Ashley's club. Ashley's money. And when you're this bad at making decisions it's probably hard to decide you're a rubbish football club owner.
Sam Allardyce's dour tactics always looked a bad fit for Newcastle. Kevin Keegan was ridiculously out of touch. Joe Kinnear was a personality mismatch. And Alan Shearer.Alan Shearer is a pretty average TV pundit.
And then came Hughton, not by design - but by default. And finally Newcastle found solid ground. Hughton guided them to the Championship title, and treated the Toon Army to an unbeaten season at home.
The Premier League beckoned, but Newcastle's weak squad led many of us - myself included - to predict a miserable season regardless of their manager. On paper they should be in the relegation zone by now, but they're in mid-table and still unbeaten at home.
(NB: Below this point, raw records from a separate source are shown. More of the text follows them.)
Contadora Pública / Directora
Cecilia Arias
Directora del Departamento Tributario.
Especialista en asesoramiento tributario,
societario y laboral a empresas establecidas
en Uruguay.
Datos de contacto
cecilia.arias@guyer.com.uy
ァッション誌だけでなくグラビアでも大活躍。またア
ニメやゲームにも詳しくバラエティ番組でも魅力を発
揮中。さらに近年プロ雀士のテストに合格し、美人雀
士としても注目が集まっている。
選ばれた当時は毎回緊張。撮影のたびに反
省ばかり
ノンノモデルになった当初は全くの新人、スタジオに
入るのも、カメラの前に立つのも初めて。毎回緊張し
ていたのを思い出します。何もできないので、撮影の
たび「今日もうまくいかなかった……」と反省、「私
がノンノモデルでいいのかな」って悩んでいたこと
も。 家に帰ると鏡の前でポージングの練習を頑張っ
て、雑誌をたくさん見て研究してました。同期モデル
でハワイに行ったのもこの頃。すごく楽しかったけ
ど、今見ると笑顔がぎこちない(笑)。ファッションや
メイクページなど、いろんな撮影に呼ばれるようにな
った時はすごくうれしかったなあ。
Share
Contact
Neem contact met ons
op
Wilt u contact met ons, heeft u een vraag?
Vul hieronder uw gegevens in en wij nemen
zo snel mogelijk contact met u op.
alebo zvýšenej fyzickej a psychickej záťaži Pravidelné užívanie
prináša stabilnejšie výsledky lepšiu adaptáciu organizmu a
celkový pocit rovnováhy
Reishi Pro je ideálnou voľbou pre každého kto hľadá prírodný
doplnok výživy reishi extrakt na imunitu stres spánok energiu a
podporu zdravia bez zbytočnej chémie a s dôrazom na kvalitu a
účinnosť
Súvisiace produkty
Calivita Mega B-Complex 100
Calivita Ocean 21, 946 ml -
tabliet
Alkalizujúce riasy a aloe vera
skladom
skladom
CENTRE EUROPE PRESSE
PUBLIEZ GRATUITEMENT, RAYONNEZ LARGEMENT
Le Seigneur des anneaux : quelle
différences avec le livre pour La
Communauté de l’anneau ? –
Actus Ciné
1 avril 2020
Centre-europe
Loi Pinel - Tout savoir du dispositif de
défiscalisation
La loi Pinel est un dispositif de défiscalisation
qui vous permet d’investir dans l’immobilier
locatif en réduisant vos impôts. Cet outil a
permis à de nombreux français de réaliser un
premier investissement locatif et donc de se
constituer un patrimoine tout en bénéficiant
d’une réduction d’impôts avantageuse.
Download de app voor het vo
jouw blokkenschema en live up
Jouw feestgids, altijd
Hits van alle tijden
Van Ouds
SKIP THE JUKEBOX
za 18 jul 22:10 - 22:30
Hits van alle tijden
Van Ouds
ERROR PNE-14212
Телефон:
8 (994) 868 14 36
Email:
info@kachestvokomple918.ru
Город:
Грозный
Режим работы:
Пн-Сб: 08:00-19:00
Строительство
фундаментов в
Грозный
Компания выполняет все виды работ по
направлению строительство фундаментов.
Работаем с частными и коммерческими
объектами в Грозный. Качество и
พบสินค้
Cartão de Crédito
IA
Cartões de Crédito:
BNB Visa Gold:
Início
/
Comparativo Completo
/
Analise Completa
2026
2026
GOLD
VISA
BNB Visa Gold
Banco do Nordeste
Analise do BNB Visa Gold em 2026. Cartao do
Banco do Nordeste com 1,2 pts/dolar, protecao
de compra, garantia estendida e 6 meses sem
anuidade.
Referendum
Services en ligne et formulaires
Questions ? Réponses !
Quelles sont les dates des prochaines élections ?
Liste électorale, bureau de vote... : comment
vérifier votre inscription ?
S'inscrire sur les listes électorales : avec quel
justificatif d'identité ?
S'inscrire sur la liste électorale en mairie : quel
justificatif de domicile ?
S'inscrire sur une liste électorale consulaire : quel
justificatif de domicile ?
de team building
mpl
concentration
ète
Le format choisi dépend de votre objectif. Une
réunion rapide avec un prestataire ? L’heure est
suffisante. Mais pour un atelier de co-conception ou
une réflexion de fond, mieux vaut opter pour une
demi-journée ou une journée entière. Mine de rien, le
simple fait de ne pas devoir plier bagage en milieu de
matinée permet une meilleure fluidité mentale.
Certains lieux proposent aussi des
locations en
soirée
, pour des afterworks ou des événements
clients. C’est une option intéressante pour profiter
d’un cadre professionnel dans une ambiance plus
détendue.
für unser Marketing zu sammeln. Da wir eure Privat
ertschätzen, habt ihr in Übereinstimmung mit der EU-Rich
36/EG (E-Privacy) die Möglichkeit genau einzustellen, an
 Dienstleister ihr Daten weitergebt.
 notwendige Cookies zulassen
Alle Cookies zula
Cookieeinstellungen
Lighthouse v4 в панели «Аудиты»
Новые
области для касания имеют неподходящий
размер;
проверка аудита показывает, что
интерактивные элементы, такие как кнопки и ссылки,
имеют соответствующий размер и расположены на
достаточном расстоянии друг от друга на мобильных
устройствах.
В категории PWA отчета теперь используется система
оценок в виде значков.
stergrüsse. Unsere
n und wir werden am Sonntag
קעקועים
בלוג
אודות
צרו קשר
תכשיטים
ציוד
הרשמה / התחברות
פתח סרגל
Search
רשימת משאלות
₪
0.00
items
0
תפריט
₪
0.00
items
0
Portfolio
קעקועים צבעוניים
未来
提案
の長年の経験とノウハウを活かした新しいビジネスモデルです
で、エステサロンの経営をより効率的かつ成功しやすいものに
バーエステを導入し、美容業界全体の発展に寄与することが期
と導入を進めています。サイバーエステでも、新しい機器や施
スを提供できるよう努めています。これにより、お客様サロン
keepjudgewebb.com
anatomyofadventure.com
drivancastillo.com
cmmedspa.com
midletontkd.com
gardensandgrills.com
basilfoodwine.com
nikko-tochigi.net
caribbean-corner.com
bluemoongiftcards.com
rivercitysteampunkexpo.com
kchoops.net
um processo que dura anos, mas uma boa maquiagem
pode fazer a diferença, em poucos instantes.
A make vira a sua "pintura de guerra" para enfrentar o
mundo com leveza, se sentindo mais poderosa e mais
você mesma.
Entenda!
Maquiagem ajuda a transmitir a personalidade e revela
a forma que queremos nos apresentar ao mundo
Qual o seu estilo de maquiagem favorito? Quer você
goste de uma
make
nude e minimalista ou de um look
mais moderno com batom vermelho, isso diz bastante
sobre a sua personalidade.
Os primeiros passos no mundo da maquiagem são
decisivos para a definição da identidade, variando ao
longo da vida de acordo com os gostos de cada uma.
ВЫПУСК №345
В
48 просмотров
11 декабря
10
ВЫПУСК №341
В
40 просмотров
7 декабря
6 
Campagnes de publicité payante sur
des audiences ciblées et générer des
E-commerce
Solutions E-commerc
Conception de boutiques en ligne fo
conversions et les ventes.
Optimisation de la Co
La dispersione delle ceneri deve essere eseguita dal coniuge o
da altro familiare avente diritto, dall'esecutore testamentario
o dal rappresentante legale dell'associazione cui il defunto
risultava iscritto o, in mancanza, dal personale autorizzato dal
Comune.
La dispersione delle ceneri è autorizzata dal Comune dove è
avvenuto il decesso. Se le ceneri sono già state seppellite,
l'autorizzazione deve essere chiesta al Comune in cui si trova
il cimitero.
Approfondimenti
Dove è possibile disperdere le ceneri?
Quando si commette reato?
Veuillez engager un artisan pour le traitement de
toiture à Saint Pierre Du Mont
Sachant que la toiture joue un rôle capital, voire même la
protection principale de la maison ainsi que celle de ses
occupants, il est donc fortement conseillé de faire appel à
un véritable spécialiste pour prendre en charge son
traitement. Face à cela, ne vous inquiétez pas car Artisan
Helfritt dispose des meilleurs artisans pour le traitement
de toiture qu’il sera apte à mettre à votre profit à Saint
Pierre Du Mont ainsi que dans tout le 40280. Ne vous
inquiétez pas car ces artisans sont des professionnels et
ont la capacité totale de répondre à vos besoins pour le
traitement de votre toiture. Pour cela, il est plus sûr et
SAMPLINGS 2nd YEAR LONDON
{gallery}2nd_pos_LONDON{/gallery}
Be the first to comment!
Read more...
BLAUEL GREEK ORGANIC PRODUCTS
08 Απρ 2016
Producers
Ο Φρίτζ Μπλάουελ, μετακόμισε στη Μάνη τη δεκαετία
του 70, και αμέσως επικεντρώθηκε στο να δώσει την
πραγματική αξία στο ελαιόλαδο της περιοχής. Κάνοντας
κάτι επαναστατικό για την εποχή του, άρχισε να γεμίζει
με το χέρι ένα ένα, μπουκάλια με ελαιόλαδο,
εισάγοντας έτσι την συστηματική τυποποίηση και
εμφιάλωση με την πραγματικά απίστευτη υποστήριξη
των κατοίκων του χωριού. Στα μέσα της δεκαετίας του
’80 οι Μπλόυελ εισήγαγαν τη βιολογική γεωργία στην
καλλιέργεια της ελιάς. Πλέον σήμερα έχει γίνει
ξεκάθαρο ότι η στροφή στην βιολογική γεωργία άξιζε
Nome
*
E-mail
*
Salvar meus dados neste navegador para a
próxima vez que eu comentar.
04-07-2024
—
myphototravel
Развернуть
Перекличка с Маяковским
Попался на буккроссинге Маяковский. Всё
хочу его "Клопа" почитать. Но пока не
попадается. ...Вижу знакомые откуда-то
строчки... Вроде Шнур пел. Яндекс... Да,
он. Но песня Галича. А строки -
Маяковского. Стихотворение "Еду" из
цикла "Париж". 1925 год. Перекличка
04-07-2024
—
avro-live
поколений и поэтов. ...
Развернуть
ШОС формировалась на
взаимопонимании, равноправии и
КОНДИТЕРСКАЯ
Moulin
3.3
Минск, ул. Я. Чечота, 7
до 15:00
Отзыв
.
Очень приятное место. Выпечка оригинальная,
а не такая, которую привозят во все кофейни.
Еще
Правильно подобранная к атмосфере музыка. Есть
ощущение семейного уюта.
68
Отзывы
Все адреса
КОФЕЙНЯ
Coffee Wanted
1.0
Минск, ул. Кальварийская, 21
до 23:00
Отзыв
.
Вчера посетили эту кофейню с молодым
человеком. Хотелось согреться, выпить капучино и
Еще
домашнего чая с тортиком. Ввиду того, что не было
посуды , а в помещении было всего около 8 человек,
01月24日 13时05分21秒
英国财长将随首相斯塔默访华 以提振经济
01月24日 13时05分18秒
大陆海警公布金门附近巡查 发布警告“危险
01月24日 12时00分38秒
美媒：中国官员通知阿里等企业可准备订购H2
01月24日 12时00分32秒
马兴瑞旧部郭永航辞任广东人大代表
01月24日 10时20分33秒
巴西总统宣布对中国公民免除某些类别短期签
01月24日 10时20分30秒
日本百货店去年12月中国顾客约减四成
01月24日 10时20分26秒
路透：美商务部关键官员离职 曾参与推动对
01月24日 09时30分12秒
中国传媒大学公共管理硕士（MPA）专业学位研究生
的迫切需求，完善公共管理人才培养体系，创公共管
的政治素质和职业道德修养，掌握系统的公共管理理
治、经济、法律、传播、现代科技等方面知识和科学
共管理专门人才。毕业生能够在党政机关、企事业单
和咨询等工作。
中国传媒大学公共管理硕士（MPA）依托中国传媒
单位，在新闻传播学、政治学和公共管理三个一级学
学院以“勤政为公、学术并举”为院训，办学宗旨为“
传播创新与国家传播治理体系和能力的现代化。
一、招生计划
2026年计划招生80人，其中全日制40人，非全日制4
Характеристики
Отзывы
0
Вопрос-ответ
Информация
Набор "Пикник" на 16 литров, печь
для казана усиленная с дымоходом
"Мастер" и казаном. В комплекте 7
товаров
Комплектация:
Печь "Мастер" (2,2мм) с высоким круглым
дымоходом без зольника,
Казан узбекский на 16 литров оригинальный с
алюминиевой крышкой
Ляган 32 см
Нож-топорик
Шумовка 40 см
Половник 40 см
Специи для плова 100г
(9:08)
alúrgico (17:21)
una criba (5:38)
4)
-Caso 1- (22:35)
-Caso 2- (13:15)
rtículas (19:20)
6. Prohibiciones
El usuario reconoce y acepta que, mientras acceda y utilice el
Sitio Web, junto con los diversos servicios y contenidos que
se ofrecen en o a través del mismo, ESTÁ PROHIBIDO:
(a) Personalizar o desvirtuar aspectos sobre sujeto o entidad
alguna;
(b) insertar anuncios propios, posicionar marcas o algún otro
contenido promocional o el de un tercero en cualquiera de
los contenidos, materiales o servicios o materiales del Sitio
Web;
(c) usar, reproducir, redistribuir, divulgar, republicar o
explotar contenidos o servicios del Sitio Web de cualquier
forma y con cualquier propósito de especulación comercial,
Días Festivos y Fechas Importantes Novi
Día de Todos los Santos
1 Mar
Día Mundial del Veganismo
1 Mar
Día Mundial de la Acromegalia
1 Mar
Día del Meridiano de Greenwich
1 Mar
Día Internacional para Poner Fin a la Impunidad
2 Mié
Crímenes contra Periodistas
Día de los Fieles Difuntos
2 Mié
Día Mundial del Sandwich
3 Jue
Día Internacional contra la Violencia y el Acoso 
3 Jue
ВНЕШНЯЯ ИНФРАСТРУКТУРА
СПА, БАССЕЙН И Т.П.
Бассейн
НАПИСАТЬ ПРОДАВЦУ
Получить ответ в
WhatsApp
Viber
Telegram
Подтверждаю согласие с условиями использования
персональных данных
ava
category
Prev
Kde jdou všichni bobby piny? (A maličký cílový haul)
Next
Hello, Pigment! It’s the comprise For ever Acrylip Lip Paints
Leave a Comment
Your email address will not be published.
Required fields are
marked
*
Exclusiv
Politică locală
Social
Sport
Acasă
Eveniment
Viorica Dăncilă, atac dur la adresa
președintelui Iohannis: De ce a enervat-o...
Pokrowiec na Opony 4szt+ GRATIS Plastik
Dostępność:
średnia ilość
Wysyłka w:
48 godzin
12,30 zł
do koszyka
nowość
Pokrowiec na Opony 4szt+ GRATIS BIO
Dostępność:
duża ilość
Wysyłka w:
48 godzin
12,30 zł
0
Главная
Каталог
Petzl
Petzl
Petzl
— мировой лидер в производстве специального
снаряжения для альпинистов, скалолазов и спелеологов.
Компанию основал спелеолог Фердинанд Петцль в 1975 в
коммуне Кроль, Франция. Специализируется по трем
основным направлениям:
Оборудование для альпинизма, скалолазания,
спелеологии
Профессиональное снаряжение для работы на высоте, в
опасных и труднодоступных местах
A 5-1 win against Sunderland is about as good as it gets at Newcastle, and 1-0 away wins at Everton and Arsenal are not bad returns either.
But Hughton was clearly on borrowed time. Newcastle said they wanted someone with "more experience" and the revolving doors swung into motion once more.
Time for some Ashley logic. In his place will likely come Alan Pardew, a coach with a decent reputation inside the game, but no experience at a really big club (sorry Hammers fans) and a reputation for upsetting people. His appointment is unlikely to set pulses races at St James' Park.
Add to that Pardew's much-publicised problems with the press and Ashley might consider asking Hughton to hold the door on his way out.
Newcastle are not an easy club to manage, this we know. Their fans expect a team competing for honours, but they also expect a team playing with rampant attacking abandon in the mould of that delivered by Keegan in his initial stint at the club.
The job calls for an individual with a very big personality, and very thick skin. And I'm not convinced Pardew is that man.
His CV reads Reading, where he did a superb job, then West Ham, Charlton and Southampton - where he didn't. Hardly the proven Premier League warhorse Ashley was looking for.
So have Newcastle settled? Or do they really believe Pardew is a bold new appointment for a bold new era?
Only time will tell, but - regardless of what he achieves - nobody in the game would be that surprised if he's gone by the start of next season.